Первый — "Долина папоротников" (FemGully, 1992) Уильяма Кройера, где, как в "Аватаре", бульдозеры алчных землян утюжили мир, управляемый волшебным деревом. Образ восходит к древнейшему мифу о Мировом древе, который органично вошел в философию new age. Собственно, все, что касается Пандоры,— утопия в духе new age: живи в гармонии с природой, медитируй перед деревом, и у тебя ножки отрастут, кисточка на хвосте распушится, третий глаз откроется. Кэмерон умело эксплуатирует инфантилизм, считающийся главной чертой современной аудитории.

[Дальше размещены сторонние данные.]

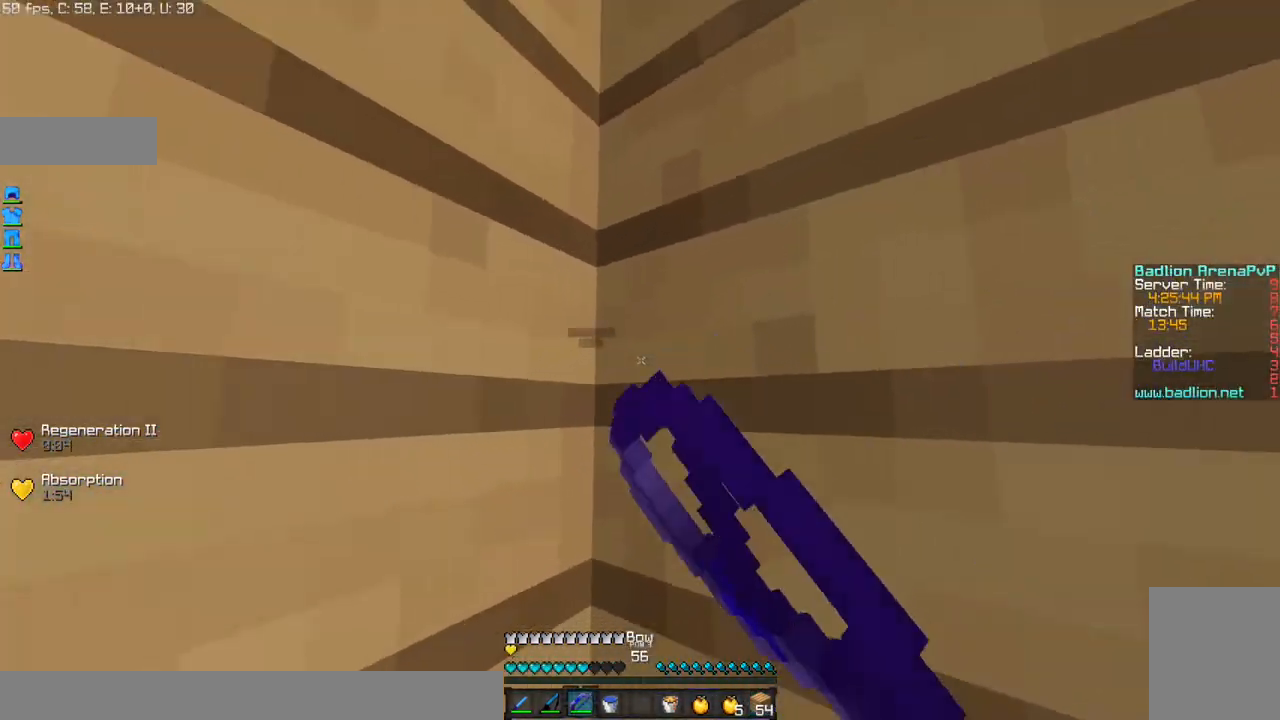
{"keys": [], "mouse": ["left", "right"], "events": []}
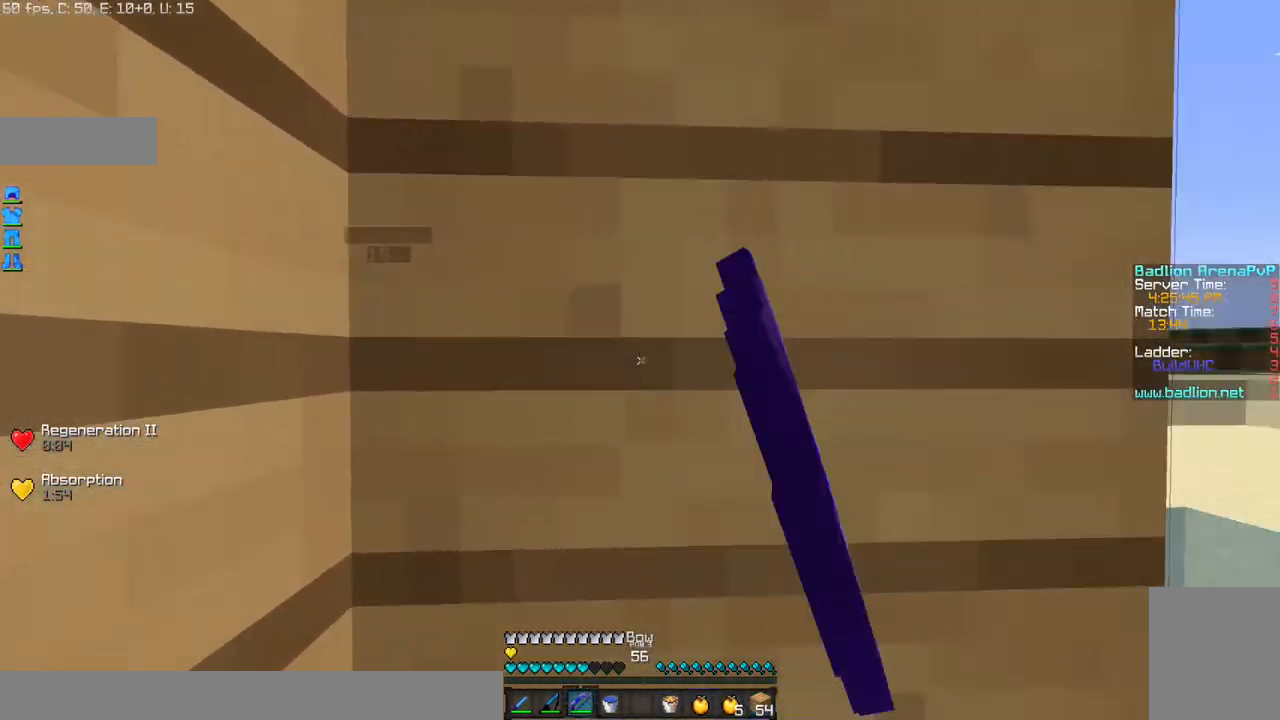
{"keys": ["a"], "mouse": ["left", "right"], "events": [[34, "a", "down"]]}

Второй — "Апокалипсис сегодня" (1979) Фрэнсиса Форда Копполы. Атака космопланов на земли нави — ремейк вертолетной атаки Копполы, разве что "Полета валькирий" не хватает. Полковник Куортич — родной брат полковника, который вьетнамским утром наслаждался запахом напалма. Пандору тоже жгут напалмом: на фоне иных футуристических орудий это явный анахронизм, но для Кэмерона он принципиально важен. Вьетнам возвращается на фоне Ирака и Афганистана как матрица национального кошмара и позора. Морпех в кресле-каталке тоже родом оттуда. Джейк Салли — аватар одной из главных икон пацифизма, ветерана Вьетнама Рона Ковика, героя "Возвращения домой" (Coming Home, 1978) Хэла Эшби и "Рожденного 4 июля" (Born on the Fourth of July, 1989) Оливера Стоуна.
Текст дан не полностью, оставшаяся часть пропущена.